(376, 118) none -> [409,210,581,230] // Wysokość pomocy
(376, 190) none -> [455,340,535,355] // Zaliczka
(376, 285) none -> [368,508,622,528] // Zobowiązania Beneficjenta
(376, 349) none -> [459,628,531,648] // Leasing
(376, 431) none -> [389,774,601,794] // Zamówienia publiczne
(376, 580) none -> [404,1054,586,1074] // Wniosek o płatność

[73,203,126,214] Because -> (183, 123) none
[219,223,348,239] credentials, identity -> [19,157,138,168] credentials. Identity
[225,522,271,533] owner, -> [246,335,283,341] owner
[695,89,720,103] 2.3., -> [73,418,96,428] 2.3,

###

## Task directions
Starting with the line that contains "[225,522,271,533] owner, ->", print every line through the end of the entries above exactly as written, both boundary lines included, and nothing else.

## Task result
[225,522,271,533] owner, -> [246,335,283,341] owner
[695,89,720,103] 2.3., -> [73,418,96,428] 2.3,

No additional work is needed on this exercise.